Here are the collections:
coll1
{
"identification_id" : String,
"name" : String,
"mobile_number" : Number,
"location" : String,
"user_properties" : [Mixed types],
"profile_url" : String
}
coll2
{
"identification_id": String,
"user_id" : String,
"name" : String,
"mobile_number" : Number,
"location" : String,
"user_properties" : String,
"profile_url": String,
"qualified_user" : String,
"user_interest_stage" :Number,
"source" : String,
"fb_id" : String,
"comments":String
}
updated coll1
{
"identification_id": String,
"name" : String,
"mobile_number" : Number,
"location" : String,
"user_properties" : String,
"profile_url": String,
"qualified_user" : String,
"user_interest_stage" :Number,
"source" : String,
"fb_id" : String,
"comments":String
}
For the collections coll1 and coll2, the following document insertion scenarios apply:
- If a user from coll1 is qualified based on certain scenarios, a record will be created in coll2.
- A new record can be manually created from API information in coll2
- The identification for coll1 in coll2 is the user_id
- There may be multiple records in coll2 for a single record in coll1
Now, we are merging these collections into a single collection, which will be coll1. We have decided to update qualified visitors using the key 'qualified_user' and update the corresponding user fields in coll1.

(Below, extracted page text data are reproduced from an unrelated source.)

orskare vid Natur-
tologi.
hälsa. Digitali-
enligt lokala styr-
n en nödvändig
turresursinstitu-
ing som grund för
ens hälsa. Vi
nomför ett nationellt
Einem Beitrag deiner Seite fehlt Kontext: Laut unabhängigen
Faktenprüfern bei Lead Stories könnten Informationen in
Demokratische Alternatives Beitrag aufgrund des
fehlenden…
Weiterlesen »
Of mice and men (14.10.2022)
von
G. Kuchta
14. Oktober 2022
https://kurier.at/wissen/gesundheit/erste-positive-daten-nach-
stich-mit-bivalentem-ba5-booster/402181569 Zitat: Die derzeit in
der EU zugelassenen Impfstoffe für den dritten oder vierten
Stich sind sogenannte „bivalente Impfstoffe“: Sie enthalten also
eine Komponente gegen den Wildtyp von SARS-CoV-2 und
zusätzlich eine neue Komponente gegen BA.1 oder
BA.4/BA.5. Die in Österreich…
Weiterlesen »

I have developed a script using Node JS and mongoose to fetch documents from coll1, verify a qualified_user in coll2, and update based on the following scenarios:
- If there is no qualified user, update the document with default values of an unqualified user
- If there is one qualified user, copy the qualification documents from coll2 and update in coll1
- If there are multiple qualified users, copy the first document and update in coll1. For the rest of the documents in coll2, create new documents in coll1
- After processing all documents from coll1, process coll2 documents that are qualified from APIs and create a new document in coll1
However, when running this script, I encountered the following error:
<--- JS stacktrace --->
==== JS stack trace =========================================
With a large number of documents in coll1, the processing time was significant. I used skip and limit to process all the documents, but it took 1 hour to complete. Is there a more efficient way to handle these types of database updates for a large number of collections?